Precision 165

Development
- Designer: Jim Taylor
- Location: United States
- Year: 1995
- Builder: Precision Boat Works
- Role: Cruiser
- Name: Precision 165

Boat
- Displacement: 750 lb (340 kg)
- Draft: 1.75 ft (0.53 m)

Hull
- Type: monohull
- Construction: fiberglass
- LOA: 16.42 ft (5.00 m)
- LWL: 15.25 ft (4.65 m)
- Beam: 7.16 ft (2.18 m)
- Engine: outboard motor

Hull appendages
- Keel: fin keel with bulb and end-plates
- Ballast: 250 lb (113 kg)
- Rudder: transom-mounted rudder

Rig
- Rig type: Bermuda rig
- I foretriangle height: 18.25 ft (5.56 m)
- J foretriangle base: 5.40 ft (1.65 m)
- P mainsail luff: 18.40 ft (5.61 m)
- E mainsail foot: 8.40 ft (2.56 m)

Sails
- Sailplan: fractional rigged sloop
- Mainsail area: 77.28 sq ft (7.180 m^{2})
- Jib/genoa area: 49.28 sq ft (4.578 m^{2})
- Total sail area: 126.56 sq ft (11.758 m^{2})

= Precision 165 =

1995–2018 US recreational keelboat

The Precision 165 is a recreational keelboat built by Precision Boat Works in Palmetto, Florida, United States from 1995 until 2018.

==Design==
The fiberglass hull has a raked stem, a slightly reverse transom, a transom-hung rudder controlled by a tiller and a fixed shoal draft keel with a weighted lead bulb and endplates. It has foam flotation, making it unsinkable.

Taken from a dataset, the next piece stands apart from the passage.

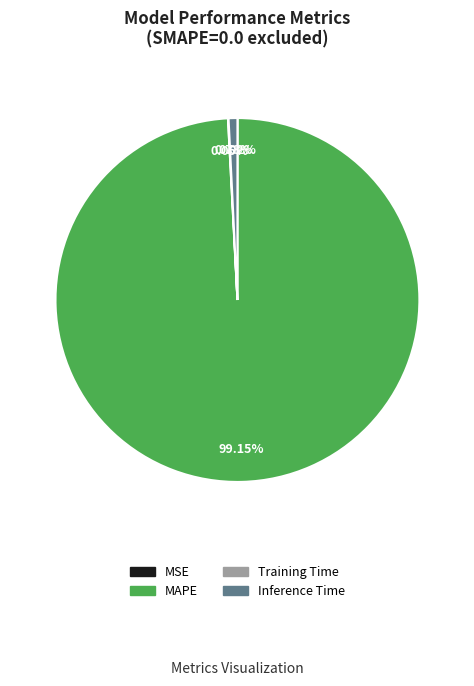

Which category accounts for the majority?

MAPE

It has a fractional sloop rig with three stays and no spreaders.

The design has sleeping accommodation for two people, with two straight settee berths in the main cabin. Cabin headroom is 42 in.

It has a hull speed of 5.2 kn.

==Reception==
In a 2010 review Steve Henkel wrote, "Designer Jim Taylor was one of the leading designers of America’s Cup boats in the 1990s. He has plenty of technical expertise, a good eye for what looks right in a small boat design, and has drawn a number of successful pocket cruisers. For some time he has been the designer of record for Precision Boatworks. The Precision 165 is the smallest cruising boat in the company's line. Best features: The P165 has a bigger beam, heavier ballast, and a fixed lead keel with 'end-plate effect' bulb compared with her peers' centerboards, plus the largest SA/D and lowest D/L in the comp[etitor] group. These differences help to make this boat relatively stiff and fast in a breeze. A simple three-stay rig (with no spreaders) makes rigging at the ramp easier and faster. Relatively short overhangs contribute for more manageable storage, especially in a one-car garage. Quality Harken blocks, vang sheeting arrangement, and a forward hatch are all nice features. Worst features: Fixed keel is less convenient at the launching ramp."

In a 2002 review naval architect Robert Perry concluded of the design, "entry-level boats, like entry-level guitars, must perform well enough to teach beginners the potential joys of playing. The Precision 165 would be a great way to get started in the sport of sailing."